W Lublinie odbyły się warsztaty z Ewą Frączek – poetką, eseistką, absolwentką Polskiej Szkoły Reportażu. Uczestnicy pracowali z tekstami, szukając w nich śladów własnych przeżyć. Zajmowali się wpływem książek na samopoczucie i na relacje z otoczeniem. Poznali podstawy biblioterapii oraz sposoby wykorzystywania jej w kontakcie z literaturą. Czytanie stało się narzędziem do rozmowy, refleksji i budowania więzi.
– Bardzo lubię przychodzić na tego typu spotkania. Nic nie muszę robić. Mogę się spotkać, mogę porozmawiać. Zaproszenie na rozmowę o literaturze mnie zawsze przyciąga – mówi jedna z uczestniczek spotkania.
– Te warsztaty to specjalnie był plan bez planu. Zaproponowane zostały książki, ale – jak to w życiu bywa – nie wszystkie zostaną przeczytane, zwłaszcza na takich wydarzeniach. I trzeba się do tego dostosować i umieć złapać kontakt z osobami, które nie doczytały, bo po prostu im się nie chciało albo miały różne sytuacje życiowe. W pierwszej edycji warsztatów chodziło głównie o przyjrzenie się nurtowi psychodynamicznemu i czytanie książek przez pryzmat tego, co na przykład złość na bohatera i irytacja bohaterem mówi o nas samych. – stwierdza Ewa Frączek.
– Te warsztaty mają bardziej dotyczyć emocji, które książka wzbudza. To dla mnie bardzo duże wyzwanie, bo na ogół prowadziłam warsztaty ściśle literackie, czyli oceniałam pod kątem efektu, artyzmu, pewne rzeczy, które były prezentowane przez uczestników warsztatów.
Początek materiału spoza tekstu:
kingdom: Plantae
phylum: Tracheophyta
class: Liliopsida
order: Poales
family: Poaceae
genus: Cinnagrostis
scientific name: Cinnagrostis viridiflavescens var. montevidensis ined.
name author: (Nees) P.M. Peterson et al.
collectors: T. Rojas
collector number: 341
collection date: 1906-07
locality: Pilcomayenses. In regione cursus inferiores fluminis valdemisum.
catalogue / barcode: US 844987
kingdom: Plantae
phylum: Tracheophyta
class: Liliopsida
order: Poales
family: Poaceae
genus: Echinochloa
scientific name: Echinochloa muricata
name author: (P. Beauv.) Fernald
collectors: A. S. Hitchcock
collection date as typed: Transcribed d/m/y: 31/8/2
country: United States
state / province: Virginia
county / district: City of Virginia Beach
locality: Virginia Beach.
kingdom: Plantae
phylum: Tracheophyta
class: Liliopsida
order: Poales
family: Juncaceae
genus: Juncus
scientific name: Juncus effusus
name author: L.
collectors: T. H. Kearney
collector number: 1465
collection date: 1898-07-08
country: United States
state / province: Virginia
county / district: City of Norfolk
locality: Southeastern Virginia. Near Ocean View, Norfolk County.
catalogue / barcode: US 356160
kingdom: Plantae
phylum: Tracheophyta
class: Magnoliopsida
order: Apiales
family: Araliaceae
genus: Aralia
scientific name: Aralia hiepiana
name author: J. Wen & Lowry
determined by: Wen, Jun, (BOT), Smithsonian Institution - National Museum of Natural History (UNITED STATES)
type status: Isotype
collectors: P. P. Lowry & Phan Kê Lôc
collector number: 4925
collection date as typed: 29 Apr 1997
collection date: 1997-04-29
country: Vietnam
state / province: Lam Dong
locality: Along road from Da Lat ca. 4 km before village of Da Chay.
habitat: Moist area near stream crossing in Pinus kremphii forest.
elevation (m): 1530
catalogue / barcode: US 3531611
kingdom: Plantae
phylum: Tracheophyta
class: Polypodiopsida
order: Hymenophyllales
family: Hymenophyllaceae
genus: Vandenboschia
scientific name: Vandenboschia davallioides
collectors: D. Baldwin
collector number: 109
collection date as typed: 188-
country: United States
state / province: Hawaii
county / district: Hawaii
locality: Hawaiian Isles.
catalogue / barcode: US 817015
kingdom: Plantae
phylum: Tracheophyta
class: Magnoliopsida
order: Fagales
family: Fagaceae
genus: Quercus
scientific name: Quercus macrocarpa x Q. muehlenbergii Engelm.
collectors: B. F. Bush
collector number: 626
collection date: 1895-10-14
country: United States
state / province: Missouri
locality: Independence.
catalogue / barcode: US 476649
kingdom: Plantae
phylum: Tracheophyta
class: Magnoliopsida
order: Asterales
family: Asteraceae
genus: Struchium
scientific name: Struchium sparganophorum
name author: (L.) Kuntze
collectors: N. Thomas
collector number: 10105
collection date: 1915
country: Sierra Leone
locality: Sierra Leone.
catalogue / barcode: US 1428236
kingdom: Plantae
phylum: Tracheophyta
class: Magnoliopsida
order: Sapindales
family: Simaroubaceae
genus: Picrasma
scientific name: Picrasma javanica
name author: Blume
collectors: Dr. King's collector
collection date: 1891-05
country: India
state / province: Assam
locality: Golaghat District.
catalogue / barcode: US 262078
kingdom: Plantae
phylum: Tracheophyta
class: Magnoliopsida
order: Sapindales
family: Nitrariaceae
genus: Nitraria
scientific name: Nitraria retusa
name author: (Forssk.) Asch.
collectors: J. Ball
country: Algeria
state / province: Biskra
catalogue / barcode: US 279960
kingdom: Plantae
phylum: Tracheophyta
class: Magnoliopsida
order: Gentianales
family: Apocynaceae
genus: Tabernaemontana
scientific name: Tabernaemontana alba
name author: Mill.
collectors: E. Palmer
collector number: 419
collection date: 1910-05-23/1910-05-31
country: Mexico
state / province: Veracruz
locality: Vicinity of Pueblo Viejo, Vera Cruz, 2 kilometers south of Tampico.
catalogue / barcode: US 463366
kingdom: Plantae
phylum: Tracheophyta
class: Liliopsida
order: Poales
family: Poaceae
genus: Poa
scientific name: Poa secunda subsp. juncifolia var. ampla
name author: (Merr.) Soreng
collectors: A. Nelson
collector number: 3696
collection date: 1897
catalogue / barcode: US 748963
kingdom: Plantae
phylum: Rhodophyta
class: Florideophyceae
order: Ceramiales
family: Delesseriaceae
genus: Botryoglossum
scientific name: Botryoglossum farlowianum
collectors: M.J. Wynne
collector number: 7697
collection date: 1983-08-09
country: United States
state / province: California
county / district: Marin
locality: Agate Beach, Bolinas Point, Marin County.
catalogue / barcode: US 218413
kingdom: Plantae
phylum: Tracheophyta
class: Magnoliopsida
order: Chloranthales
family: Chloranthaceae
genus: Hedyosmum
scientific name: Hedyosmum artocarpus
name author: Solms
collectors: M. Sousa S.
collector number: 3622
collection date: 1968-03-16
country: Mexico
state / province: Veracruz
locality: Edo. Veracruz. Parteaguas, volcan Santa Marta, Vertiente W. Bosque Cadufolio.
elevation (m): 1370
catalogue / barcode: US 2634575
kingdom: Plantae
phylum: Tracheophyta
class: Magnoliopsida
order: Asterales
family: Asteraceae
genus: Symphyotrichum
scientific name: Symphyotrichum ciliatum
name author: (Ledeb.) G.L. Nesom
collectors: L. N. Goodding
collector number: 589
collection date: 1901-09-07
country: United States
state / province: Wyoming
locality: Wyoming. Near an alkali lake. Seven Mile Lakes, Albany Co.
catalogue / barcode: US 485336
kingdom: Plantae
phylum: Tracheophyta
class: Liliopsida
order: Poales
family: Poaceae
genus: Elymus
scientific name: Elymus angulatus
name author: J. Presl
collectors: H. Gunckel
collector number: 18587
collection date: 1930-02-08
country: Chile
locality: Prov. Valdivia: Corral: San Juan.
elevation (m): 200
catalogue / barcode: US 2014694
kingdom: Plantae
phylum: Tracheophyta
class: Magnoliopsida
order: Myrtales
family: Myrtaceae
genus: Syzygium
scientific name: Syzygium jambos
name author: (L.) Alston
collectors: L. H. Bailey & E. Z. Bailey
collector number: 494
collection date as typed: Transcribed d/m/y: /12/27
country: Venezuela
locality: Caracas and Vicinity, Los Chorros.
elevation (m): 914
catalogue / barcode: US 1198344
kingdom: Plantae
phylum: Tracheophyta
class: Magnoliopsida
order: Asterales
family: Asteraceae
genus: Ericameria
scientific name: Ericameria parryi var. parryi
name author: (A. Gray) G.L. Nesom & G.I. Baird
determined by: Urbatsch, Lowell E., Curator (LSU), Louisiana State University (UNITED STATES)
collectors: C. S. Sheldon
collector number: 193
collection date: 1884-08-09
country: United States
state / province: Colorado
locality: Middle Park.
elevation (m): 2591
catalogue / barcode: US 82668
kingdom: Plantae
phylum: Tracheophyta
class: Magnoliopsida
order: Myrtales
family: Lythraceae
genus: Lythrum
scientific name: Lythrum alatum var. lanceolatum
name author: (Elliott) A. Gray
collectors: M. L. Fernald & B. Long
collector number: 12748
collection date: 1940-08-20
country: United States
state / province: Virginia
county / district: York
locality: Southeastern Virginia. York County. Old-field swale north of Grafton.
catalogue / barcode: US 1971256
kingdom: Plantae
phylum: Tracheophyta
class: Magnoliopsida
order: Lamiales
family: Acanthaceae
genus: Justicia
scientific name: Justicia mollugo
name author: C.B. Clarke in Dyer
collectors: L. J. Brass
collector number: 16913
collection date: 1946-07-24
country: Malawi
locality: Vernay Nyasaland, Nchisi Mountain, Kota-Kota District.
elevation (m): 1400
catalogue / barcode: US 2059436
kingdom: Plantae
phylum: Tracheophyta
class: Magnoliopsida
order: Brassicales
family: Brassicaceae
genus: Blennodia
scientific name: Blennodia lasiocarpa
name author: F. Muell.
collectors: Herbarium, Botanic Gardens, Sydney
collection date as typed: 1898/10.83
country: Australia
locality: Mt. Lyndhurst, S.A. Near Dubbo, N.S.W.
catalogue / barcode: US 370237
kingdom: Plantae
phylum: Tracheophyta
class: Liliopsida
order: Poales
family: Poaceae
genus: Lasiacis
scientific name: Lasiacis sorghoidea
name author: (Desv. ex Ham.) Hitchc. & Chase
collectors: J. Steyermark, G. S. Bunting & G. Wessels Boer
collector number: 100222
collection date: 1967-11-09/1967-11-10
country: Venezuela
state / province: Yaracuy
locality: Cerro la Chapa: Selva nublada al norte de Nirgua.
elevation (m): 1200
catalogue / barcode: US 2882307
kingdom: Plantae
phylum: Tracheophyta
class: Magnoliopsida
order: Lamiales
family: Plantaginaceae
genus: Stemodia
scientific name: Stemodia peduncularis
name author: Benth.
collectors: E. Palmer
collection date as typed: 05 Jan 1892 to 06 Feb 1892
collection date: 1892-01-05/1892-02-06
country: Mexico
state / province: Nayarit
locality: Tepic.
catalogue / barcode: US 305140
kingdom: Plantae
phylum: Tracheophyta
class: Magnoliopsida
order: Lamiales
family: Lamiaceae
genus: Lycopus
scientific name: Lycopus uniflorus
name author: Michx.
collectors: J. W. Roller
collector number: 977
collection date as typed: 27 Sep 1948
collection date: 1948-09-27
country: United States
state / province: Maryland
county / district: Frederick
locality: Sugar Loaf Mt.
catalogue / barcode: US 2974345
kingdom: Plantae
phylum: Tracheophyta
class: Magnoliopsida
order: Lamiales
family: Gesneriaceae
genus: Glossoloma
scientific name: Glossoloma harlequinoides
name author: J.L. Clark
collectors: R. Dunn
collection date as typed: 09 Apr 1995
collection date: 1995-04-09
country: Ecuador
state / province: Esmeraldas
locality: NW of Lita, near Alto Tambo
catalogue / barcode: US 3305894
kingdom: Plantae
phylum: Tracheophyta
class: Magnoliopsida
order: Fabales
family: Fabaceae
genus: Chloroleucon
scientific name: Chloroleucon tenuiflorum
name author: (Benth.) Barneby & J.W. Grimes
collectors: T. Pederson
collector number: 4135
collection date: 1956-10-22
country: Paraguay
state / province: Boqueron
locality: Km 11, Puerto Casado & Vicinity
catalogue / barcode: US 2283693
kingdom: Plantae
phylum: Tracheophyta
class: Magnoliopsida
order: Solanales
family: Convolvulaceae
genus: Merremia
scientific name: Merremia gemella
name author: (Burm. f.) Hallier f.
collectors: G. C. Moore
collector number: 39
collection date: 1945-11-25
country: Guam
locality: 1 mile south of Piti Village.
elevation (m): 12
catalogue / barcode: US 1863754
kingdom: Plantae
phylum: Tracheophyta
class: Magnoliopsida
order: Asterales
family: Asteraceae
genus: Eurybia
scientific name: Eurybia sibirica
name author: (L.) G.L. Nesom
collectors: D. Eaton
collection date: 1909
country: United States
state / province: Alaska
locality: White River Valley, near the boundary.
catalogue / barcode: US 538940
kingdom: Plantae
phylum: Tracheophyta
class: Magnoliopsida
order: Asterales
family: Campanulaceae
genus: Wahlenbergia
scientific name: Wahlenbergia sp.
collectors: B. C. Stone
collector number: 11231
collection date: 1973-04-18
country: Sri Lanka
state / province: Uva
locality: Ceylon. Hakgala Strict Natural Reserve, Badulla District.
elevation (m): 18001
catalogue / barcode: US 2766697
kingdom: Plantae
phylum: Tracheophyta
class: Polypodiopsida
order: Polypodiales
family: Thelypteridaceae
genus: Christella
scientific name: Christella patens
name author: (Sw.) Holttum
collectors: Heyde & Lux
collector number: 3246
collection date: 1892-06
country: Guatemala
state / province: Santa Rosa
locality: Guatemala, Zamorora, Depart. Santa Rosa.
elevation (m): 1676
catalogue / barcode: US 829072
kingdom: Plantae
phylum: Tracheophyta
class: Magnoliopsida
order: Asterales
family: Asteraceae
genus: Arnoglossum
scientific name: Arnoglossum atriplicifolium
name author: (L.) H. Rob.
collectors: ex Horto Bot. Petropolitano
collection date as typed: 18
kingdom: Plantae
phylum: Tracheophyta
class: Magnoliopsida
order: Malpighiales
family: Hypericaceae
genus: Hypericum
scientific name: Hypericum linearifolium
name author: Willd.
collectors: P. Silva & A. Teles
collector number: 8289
A teraz przez to, iż troszeczkę się dokształcam i niebawem będę o sobie mogła mówić jako o psychologu, tutaj chodziło tylko o to, żeby zrozumieć, iż czasami czytanie jest też po to, żeby otwierało przestrzenie, które niekoniecznie są intelektualne, niekoniecznie są edukacyjne, tylko bardziej bazują na emocjach – wyjaśnia Ewa Frączek.
Warsztaty z Ewą Frączek odbyły się w księgarnio-kawiarni „Między Słowami” w Lublinie.